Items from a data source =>
┌──
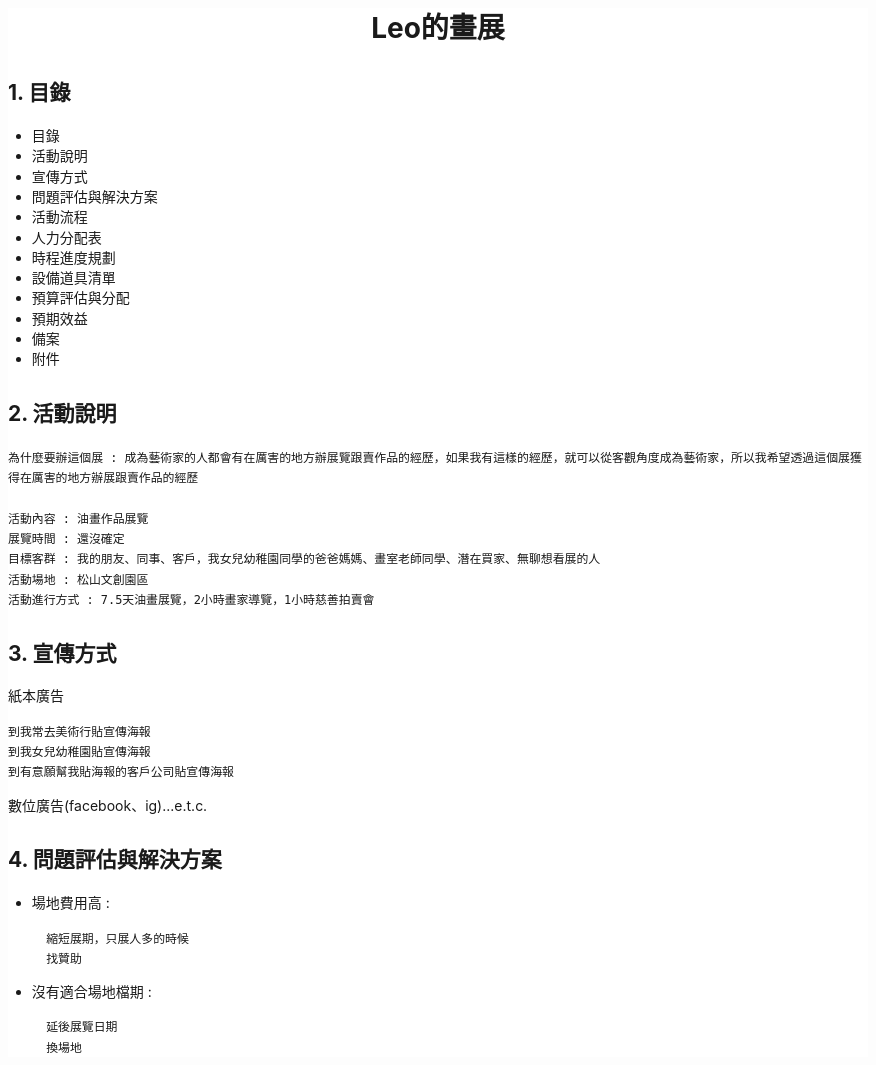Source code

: 
<center><h1 align="center">Leo的畫展</h1></center>

<div style="break-after: page; page-break-after: always;"></div>

## 1. 目錄
 - 目錄
 - 活動說明
 - 宣傳方式
 - 問題評估與解決方案
 - 活動流程
 - 人力分配表
 - 時程進度規劃
 - 設備道具清單
 - 預算評估與分配
 - 預期效益
 - 備案
 - 附件
<div style="break-after: page; page-break-after: always;"></div>

## 2. 活動說明
    為什麼要辦這個展 : 成為藝術家的人都會有在厲害的地方辦展覽跟賣作品的經歷，如果我有這樣的經歷，就可以從客觀角度成為藝術家，所以我希望透過這個展獲得在厲害的地方辦展跟賣作品的經歷

    活動內容 : 油畫作品展覽
    展覽時間 : 還沒確定
    目標客群 : 我的朋友、同事、客戶，我女兒幼稚園同學的爸爸媽媽、畫室老師同學、潛在買家、無聊想看展的人
    活動場地 : 松山文創園區
    活動進行方式 : 7.5天油畫展覽，2小時畫家導覽，1小時慈善拍賣會

<div style="break-after: page; page-break-after: always;"></div>

## 3. 宣傳方式

紙本廣告
    
    到我常去美術行貼宣傳海報
    到我女兒幼稚園貼宣傳海報
    到有意願幫我貼海報的客戶公司貼宣傳海報

數位廣告(facebook、ig)...e.t.c.

<div style="break-after: page; page-break-after: always;"></div>

## 4. 問題評估與解決方案
- 場地費用高 : 

        縮短展期，只展人多的時候
        找贊助

- 沒有適合場地檔期 : 

        延後展覽日期
        換場地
└──
Assignment => Begin with the line above that has "目標客群 : 我的朋友、同事、客戶，我女兒幼稚園同學的爸爸媽媽、畫室老師同學、潛在買家、無聊想看展的人" and continue through the line that has "數位廣告(facebook、ig)...e.t.c.", setting each one down exactly. Stop there.

Written solution =>
    目標客群 : 我的朋友、同事、客戶，我女兒幼稚園同學的爸爸媽媽、畫室老師同學、潛在買家、無聊想看展的人
    活動場地 : 松山文創園區
    活動進行方式 : 7.5天油畫展覽，2小時畫家導覽，1小時慈善拍賣會

<div style="break-after: page; page-break-after: always;"></div>

## 3. 宣傳方式

紙本廣告
    
    到我常去美術行貼宣傳海報
    到我女兒幼稚園貼宣傳海報
    到有意願幫我貼海報的客戶公司貼宣傳海報

數位廣告(facebook、ig)...e.t.c.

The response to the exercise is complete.